What am I up to at the moment?

Hullo, welcome to my new blog – being started due to requests I have been getting about what I’m getting up to art-wise at the moment. 🙂 This year has been a very difficult year and the last few weeks have been no exception. I’ve down graded my expectations a bit about what I thought I was going to be able to accomplish over the next few months. My biggest focus is keeping my own mental health on an even keel as much as possible. At the moment, that means – more making art, and less of the stressful business side of it! I wish I knew why I found it all so stressful, but at the moment it doesn’t matter. I’m maxed out in my capacity to handle anxiety and stress, so I’m dialling back everywhere I can.

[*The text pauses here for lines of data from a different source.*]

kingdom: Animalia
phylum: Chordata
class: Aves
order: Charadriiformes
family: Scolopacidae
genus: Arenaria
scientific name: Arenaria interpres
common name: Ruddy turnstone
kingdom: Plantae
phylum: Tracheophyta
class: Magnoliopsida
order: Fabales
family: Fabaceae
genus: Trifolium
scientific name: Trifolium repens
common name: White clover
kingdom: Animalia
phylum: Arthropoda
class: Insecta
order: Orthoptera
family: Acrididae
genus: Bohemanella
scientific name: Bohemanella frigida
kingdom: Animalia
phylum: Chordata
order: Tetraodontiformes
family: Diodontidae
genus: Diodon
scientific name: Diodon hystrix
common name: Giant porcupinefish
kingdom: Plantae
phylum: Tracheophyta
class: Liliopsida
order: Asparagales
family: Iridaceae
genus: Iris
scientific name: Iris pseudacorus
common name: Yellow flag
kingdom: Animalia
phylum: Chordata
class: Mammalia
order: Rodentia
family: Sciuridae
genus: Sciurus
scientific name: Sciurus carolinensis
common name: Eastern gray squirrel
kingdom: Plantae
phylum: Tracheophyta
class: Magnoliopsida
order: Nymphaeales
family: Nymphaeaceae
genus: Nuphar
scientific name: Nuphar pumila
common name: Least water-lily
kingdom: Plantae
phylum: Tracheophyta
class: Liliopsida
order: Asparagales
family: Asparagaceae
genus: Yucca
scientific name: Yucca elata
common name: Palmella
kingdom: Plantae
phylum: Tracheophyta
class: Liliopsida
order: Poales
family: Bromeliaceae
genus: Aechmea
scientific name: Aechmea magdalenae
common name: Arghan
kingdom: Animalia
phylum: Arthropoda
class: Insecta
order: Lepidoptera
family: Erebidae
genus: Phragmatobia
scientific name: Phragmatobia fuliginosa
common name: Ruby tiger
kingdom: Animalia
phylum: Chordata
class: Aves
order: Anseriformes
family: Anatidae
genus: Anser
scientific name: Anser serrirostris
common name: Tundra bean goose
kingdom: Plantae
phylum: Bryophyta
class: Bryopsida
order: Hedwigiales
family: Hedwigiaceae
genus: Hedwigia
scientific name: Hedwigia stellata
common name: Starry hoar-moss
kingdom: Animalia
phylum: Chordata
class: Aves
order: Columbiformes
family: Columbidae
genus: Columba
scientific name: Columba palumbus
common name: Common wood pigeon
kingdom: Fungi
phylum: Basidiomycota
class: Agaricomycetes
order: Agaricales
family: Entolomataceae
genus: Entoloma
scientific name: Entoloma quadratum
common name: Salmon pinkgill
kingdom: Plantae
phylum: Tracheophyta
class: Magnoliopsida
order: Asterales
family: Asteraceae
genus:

Today I went down the Central Mental Health Service and spoke to a lovely lady there. I’d submitted two artworks for display at this years TheMHS (The Mental Health Service – a national annual conference) which would be very exciting as that is a big audience – and the perfect audience for a lot of my work. I’m also doing a talk at the conference about ‘managing dissociation’ so I’d be able to take a look at all the exhibits myself. 🙂 The theme was a little confusing – ‘Resilience in the midst of change’. I like to make fresh works inspired by themes for exhibitions rather than brush off old ones and fit them into the theme. So I focused on the word resilience and came up with two artworks in time for the submission date – which was fortunately extended a few times. There’s a few different steps in the selection process and my work has apparently made it through the first one, I was asked to bring both works in so they could see them in the flesh. Here they are – New growth, which is ink and gold leaf:

and She Blooms, oils and gold leaf:

I’m very proud of both of them and very excited to be considered for the exhibition! If either don’t make it through selection, they will be included in the October Mental Health Week exhibition instead. Which is one of the projects I’m now working on – a body of work to be ready in time to display there. First however, is the haiga I’m hoping to send in to the Salisbury Writers Festival competition! Haiga is a combination of an image – traditionally an ink painting, but these days often a digital photo, and a haiku – a Japanese traditional short 3 line poem.

Considering that I love ink painting and poetry, this seems a perfect opportunity to stretch myself a little and combine the two. The rules specify that haiku or senryu are acceptable, but not tanka (the longer style). I’ve never written any of them before, my personal preference is blank verse and considerably longer. I do like the punch of shorter poems but none of those I’ve written have the feel of a haiku. So I’ve been reading a bit about how to write haiku, and playing around with the shorter form, hoping to come up with two haiku and paint them into two new ink paintings in time for the selection cut off this Friday. If I can’t make two in time I may use a photo for one. I love it when they allow you to submit via email because it gives you that extra day or two that your work would normally spend in the post… but I hate it because it involves fiddling around with digital images and trying to make sure your image is large enough to be printed out at quality, but small enough to be emailed… not really my forte, but I’m learning!